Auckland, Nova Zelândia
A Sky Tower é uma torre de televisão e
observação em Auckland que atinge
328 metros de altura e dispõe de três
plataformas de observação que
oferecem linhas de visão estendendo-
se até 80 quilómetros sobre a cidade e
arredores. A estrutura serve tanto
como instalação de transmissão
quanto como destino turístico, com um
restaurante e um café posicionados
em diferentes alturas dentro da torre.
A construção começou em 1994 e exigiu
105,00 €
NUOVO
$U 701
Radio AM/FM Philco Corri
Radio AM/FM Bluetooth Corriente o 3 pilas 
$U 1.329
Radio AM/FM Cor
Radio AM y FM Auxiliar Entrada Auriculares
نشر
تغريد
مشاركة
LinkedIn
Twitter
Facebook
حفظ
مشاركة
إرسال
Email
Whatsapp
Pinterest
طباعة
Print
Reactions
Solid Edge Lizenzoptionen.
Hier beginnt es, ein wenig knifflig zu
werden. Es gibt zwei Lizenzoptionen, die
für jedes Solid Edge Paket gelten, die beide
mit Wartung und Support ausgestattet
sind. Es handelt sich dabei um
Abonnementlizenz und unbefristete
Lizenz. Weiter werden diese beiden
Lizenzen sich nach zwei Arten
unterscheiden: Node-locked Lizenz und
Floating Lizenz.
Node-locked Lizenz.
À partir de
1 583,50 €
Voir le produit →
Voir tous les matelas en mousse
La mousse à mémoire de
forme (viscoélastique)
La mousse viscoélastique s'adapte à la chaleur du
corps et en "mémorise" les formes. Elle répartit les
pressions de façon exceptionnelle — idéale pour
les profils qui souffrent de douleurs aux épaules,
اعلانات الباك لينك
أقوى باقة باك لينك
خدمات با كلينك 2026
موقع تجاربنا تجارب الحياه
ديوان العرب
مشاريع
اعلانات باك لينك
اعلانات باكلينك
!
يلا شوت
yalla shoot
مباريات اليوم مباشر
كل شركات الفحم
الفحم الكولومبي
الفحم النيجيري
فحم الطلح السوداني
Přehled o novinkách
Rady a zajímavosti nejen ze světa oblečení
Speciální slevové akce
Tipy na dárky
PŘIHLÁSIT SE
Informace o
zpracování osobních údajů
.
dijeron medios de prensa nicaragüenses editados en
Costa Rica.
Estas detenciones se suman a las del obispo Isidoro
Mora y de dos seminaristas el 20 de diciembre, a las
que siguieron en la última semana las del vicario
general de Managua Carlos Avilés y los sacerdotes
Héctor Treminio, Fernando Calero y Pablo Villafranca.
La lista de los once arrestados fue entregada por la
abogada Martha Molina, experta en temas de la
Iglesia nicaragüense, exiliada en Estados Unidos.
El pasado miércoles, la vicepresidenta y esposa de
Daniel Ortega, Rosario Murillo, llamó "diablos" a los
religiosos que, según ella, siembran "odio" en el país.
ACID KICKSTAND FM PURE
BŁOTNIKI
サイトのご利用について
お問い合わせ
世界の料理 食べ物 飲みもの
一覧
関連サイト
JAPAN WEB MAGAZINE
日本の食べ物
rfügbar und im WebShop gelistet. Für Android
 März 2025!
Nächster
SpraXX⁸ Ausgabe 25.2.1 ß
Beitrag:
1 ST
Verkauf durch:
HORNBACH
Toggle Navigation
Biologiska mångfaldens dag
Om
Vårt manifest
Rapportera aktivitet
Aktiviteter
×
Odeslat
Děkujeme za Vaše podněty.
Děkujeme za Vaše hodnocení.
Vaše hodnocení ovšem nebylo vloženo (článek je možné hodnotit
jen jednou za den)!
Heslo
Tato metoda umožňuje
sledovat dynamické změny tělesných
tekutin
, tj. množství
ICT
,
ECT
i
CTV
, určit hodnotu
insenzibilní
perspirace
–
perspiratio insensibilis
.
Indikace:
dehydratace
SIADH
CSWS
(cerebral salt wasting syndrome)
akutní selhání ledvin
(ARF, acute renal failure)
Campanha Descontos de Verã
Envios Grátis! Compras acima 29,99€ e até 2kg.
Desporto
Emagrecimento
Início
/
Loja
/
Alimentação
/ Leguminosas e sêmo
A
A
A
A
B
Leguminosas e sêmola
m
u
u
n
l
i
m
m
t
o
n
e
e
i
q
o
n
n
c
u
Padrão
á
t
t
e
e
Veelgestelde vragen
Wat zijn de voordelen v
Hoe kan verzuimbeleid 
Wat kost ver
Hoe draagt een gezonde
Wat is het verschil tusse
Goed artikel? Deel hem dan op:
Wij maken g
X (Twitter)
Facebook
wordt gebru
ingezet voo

YOUR GOAL:
Copy the lines above verbatim, from the beginning of the entries down to the line containing "se até 80 quilómetros sobre a cidade e", with both ends included.

ANSWER TO THIS PROBLEM:
Auckland, Nova Zelândia
A Sky Tower é uma torre de televisão e
observação em Auckland que atinge
328 metros de altura e dispõe de três
plataformas de observação que
oferecem linhas de visão estendendo-
se até 80 quilómetros sobre a cidade e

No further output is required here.